[[ The data, beginning ]]
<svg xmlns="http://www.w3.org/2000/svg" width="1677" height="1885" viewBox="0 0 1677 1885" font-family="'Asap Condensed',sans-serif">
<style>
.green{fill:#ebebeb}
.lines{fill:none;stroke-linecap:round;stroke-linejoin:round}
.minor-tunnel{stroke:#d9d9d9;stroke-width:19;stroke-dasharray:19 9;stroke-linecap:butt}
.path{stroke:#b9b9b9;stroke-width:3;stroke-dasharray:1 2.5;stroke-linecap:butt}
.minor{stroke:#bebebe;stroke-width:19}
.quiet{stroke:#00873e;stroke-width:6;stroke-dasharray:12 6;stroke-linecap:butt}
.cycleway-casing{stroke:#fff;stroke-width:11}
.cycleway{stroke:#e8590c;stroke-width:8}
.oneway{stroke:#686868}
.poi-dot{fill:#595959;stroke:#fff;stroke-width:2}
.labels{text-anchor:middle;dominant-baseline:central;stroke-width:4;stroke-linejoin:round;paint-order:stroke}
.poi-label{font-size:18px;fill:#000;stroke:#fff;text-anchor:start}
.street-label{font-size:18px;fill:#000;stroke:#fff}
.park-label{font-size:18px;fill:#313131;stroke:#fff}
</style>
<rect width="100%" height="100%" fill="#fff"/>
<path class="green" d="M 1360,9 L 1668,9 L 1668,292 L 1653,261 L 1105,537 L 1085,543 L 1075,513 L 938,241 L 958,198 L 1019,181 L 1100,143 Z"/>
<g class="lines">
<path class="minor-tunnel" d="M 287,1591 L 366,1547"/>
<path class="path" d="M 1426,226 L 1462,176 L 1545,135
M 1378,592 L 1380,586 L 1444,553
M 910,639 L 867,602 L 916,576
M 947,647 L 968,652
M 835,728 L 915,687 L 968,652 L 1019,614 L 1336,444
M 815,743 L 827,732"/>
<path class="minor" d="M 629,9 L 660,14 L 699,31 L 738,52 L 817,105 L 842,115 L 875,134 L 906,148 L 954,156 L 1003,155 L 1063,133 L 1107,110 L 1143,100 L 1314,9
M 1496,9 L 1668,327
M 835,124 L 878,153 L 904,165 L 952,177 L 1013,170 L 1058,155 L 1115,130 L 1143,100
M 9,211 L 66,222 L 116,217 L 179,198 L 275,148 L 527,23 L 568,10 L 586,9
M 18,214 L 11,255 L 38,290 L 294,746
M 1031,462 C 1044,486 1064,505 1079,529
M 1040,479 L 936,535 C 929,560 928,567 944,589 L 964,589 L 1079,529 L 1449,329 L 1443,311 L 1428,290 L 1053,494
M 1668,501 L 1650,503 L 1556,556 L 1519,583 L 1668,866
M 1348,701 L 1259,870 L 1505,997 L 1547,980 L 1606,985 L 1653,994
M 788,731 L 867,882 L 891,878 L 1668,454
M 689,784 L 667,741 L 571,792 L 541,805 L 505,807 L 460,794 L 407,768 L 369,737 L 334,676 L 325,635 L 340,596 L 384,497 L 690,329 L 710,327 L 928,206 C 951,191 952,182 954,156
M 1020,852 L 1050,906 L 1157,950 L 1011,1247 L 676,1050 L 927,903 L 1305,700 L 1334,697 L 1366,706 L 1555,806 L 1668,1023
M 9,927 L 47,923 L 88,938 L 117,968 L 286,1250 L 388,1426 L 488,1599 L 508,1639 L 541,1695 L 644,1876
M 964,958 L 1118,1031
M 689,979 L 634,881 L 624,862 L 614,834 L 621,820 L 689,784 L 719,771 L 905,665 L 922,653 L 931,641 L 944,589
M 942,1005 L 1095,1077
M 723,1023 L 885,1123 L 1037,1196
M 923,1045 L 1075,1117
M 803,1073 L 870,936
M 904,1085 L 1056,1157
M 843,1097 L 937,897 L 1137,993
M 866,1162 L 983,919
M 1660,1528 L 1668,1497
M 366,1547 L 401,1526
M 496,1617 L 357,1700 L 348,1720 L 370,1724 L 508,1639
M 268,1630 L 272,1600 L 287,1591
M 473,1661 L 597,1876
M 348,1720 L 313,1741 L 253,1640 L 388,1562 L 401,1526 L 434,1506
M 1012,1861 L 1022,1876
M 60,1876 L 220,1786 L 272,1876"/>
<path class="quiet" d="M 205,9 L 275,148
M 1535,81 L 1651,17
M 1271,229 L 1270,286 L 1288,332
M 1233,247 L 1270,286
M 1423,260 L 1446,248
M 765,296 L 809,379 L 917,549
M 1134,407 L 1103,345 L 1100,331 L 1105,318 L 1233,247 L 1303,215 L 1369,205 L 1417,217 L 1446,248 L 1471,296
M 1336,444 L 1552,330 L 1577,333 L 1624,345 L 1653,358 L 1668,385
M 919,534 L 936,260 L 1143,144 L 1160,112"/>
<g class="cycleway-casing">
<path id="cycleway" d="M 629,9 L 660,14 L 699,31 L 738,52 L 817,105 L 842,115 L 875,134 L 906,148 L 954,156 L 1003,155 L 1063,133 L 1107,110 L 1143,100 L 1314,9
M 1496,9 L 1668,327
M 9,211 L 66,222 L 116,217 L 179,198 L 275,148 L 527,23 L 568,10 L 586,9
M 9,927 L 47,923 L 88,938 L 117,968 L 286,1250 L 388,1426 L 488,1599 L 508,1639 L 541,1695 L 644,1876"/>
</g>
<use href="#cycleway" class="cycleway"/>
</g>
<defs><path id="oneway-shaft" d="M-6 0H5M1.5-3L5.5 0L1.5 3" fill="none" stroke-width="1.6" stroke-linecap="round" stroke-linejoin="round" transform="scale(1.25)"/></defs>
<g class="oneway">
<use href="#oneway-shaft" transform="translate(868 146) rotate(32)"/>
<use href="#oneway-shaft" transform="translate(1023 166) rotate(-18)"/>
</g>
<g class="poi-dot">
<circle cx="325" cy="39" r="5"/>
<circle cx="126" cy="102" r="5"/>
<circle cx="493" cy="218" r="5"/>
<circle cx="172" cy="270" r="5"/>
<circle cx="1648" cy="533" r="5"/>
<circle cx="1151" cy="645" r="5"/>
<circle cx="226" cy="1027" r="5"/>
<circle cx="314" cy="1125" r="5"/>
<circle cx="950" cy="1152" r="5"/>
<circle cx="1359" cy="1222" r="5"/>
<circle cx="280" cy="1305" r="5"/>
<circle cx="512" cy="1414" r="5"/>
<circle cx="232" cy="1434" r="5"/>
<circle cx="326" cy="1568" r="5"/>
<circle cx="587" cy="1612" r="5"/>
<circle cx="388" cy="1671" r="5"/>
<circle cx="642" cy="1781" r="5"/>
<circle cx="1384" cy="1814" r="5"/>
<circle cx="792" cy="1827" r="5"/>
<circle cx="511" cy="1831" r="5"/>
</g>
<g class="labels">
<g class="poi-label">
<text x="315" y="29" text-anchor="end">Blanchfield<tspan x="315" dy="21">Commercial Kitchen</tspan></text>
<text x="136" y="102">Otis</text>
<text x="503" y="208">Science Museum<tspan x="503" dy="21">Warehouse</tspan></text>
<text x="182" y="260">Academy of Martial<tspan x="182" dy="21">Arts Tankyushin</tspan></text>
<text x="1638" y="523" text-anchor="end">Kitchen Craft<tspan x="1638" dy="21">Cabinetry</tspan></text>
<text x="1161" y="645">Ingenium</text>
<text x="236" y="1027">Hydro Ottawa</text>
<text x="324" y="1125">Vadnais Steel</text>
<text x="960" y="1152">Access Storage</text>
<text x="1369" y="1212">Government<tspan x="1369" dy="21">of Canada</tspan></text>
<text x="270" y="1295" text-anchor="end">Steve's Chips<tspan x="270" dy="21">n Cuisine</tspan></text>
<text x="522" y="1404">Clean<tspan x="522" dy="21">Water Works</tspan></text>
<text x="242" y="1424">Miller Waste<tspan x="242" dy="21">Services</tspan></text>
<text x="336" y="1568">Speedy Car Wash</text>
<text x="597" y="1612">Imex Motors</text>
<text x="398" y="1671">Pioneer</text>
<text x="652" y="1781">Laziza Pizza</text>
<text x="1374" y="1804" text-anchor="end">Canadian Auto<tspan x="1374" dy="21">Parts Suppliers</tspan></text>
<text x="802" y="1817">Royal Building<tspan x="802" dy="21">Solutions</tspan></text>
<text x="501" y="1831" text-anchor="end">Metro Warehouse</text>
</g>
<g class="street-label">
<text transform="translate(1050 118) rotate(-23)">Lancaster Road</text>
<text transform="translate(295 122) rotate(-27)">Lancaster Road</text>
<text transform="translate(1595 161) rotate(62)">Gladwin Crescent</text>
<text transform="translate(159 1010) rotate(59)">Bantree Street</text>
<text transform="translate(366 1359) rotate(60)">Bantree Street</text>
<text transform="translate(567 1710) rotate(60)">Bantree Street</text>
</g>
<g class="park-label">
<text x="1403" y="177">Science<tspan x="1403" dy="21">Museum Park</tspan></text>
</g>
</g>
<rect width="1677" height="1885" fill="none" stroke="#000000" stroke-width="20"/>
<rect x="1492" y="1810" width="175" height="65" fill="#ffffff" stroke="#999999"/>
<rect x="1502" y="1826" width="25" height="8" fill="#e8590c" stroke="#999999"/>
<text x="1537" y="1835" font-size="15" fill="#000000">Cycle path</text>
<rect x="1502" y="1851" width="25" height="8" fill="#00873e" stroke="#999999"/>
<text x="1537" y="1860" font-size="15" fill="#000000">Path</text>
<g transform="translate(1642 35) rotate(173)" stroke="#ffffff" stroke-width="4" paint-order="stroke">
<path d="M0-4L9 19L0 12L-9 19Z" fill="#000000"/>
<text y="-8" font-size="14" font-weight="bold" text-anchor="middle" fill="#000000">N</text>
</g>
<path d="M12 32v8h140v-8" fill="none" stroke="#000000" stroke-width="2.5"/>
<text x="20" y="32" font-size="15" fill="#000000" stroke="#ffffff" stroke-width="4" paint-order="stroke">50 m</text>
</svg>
[[ The data, end ]]
## Task requirements
Once you find the line with "1360,9 L 1668,9" in the entries above, output it and each line after it up to and including the line with "M 765,296 L 809,379 L 917,549", and nothing else.

## Answer for this exercise
<path class="green" d="M 1360,9 L 1668,9 L 1668,292 L 1653,261 L 1105,537 L 1085,543 L 1075,513 L 938,241 L 958,198 L 1019,181 L 1100,143 Z"/>
<g class="lines">
<path class="minor-tunnel" d="M 287,1591 L 366,1547"/>
<path class="path" d="M 1426,226 L 1462,176 L 1545,135
M 1378,592 L 1380,586 L 1444,553
M 910,639 L 867,602 L 916,576
M 947,647 L 968,652
M 835,728 L 915,687 L 968,652 L 1019,614 L 1336,444
M 815,743 L 827,732"/>
<path class="minor" d="M 629,9 L 660,14 L 699,31 L 738,52 L 817,105 L 842,115 L 875,134 L 906,148 L 954,156 L 1003,155 L 1063,133 L 1107,110 L 1143,100 L 1314,9
M 1496,9 L 1668,327
M 835,124 L 878,153 L 904,165 L 952,177 L 1013,170 L 1058,155 L 1115,130 L 1143,100
M 9,211 L 66,222 L 116,217 L 179,198 L 275,148 L 527,23 L 568,10 L 586,9
M 18,214 L 11,255 L 38,290 L 294,746
M 1031,462 C 1044,486 1064,505 1079,529
M 1040,479 L 936,535 C 929,560 928,567 944,589 L 964,589 L 1079,529 L 1449,329 L 1443,311 L 1428,290 L 1053,494
M 1668,501 L 1650,503 L 1556,556 L 1519,583 L 1668,866
M 1348,701 L 1259,870 L 1505,997 L 1547,980 L 1606,985 L 1653,994
M 788,731 L 867,882 L 891,878 L 1668,454
M 689,784 L 667,741 L 571,792 L 541,805 L 505,807 L 460,794 L 407,768 L 369,737 L 334,676 L 325,635 L 340,596 L 384,497 L 690,329 L 710,327 L 928,206 C 951,191 952,182 954,156
M 1020,852 L 1050,906 L 1157,950 L 1011,1247 L 676,1050 L 927,903 L 1305,700 L 1334,697 L 1366,706 L 1555,806 L 1668,1023
M 9,927 L 47,923 L 88,938 L 117,968 L 286,1250 L 388,1426 L 488,1599 L 508,1639 L 541,1695 L 644,1876
M 964,958 L 1118,1031
M 689,979 L 634,881 L 624,862 L 614,834 L 621,820 L 689,784 L 719,771 L 905,665 L 922,653 L 931,641 L 944,589
M 942,1005 L 1095,1077
M 723,1023 L 885,1123 L 1037,1196
M 923,1045 L 1075,1117
M 803,1073 L 870,936
M 904,1085 L 1056,1157
M 843,1097 L 937,897 L 1137,993
M 866,1162 L 983,919
M 1660,1528 L 1668,1497
M 366,1547 L 401,1526
M 496,1617 L 357,1700 L 348,1720 L 370,1724 L 508,1639
M 268,1630 L 272,1600 L 287,1591
M 473,1661 L 597,1876
M 348,1720 L 313,1741 L 253,1640 L 388,1562 L 401,1526 L 434,1506
M 1012,1861 L 1022,1876
M 60,1876 L 220,1786 L 272,1876"/>
<path class="quiet" d="M 205,9 L 275,148
M 1535,81 L 1651,17
M 1271,229 L 1270,286 L 1288,332
M 1233,247 L 1270,286
M 1423,260 L 1446,248
M 765,296 L 809,379 L 917,549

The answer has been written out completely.